I arch an eyebrow. "My cousins?" Which ones? I have loads of them and they barely visit or we go visit them. What's the sudden change?
Bah! Either way, there was chocolate cake, my sister and her pirate boyfriend were coming too.
I walk back to my bedroom.
Her boyfriend is weird. He was tall, scary, bald but with a big black beard! I was not sure if he was fat or if he had big muscles under his leather jacket. If I had to compare him with a water animal, he would be none at all! He would be a pirate travelling the ocean and its creatures fearlessly!

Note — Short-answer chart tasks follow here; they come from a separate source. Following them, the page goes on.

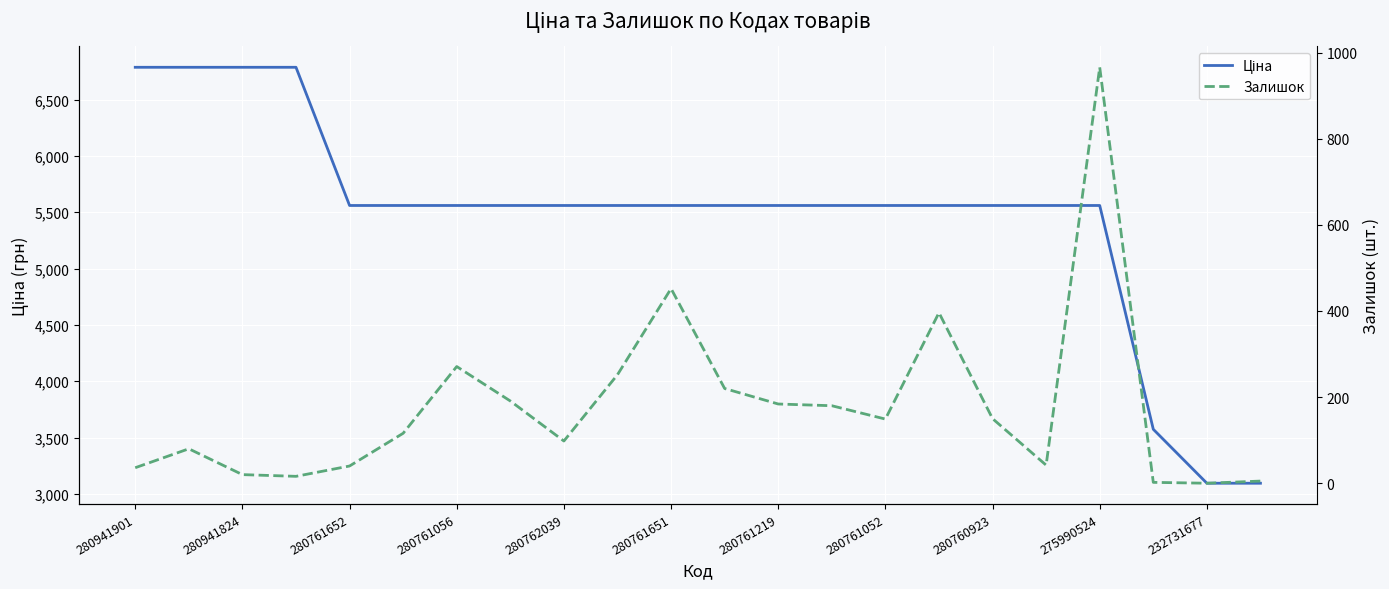

Is this an area chart (filled region under the line)?

No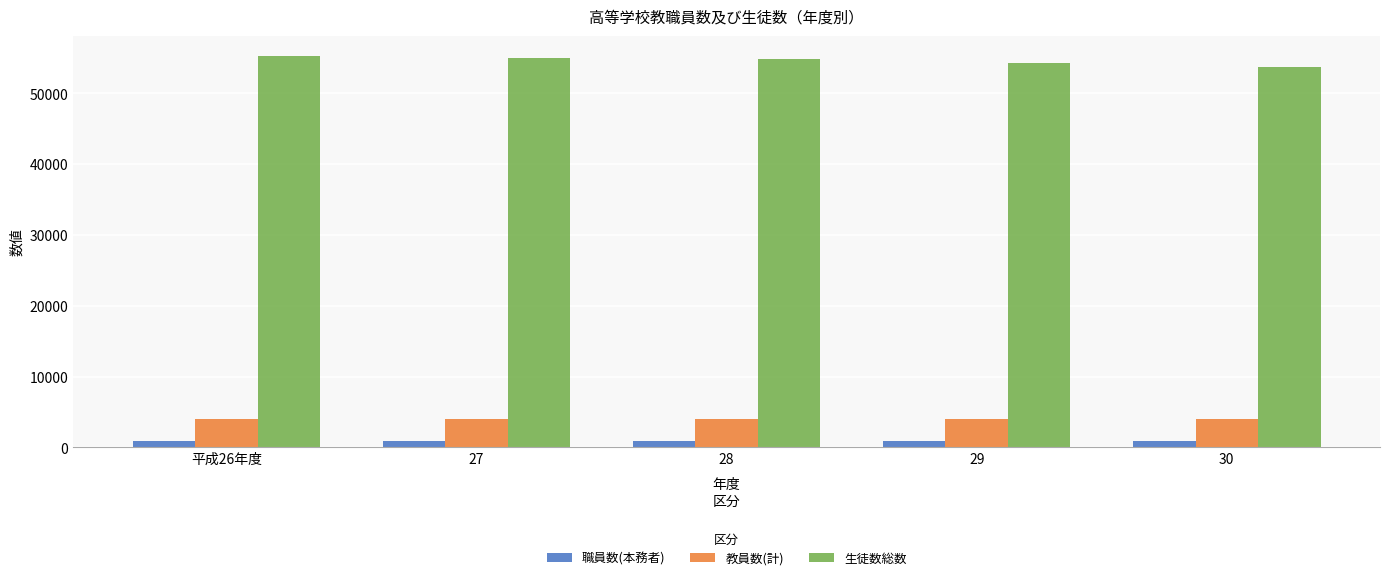

List the series in order of their peak value, highest first.

生徒数総数, 教員数(計), 職員数(本務者)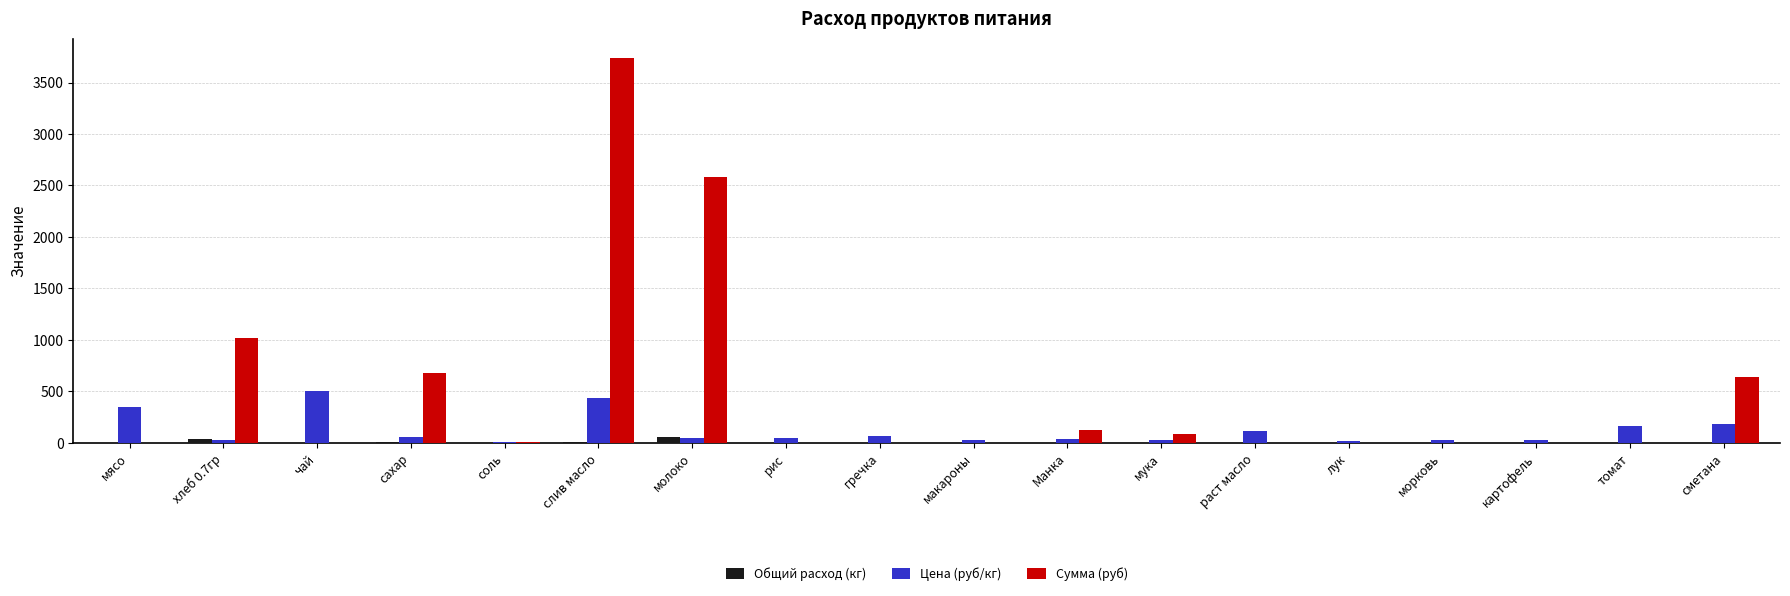

The Сумма (руб) series shows 2178.1 at картофель. True or false?

False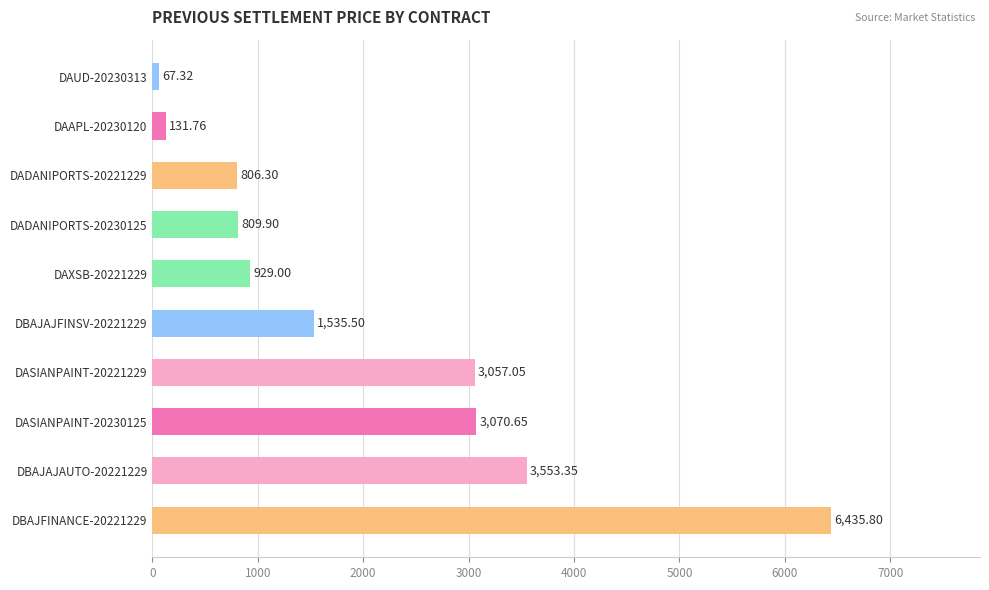

How many data points are above 1535?

5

Why? Not only because of his big scary black beard but also because I couldn't think of such scary water animal that is actually a softie inside. Yeah -
He comes with a big motorbike and hears loud rock songs. Wears all black and chains sometimes. But one day when we were having family dinner in my sister's house, I searched under the table to check if my sister's cat was there, but the only cats I saw was on his silly bright-orange socks.
I sat straight and covered my mouth so I wouldn't laugh. The pirate narrowed his eyes to me and smiled – he knew I found out his secret. But he was not mad at me, he definitely was no shark or kraken.
Plus, he was making my sister happy for a very long time, as long as I can remember, and if he could survive our family's crazy side, then he was fit to be called a pirate, fearless and secretly silly!
I think about Ethan. Can a crab survive an ocean of madness? I hope so.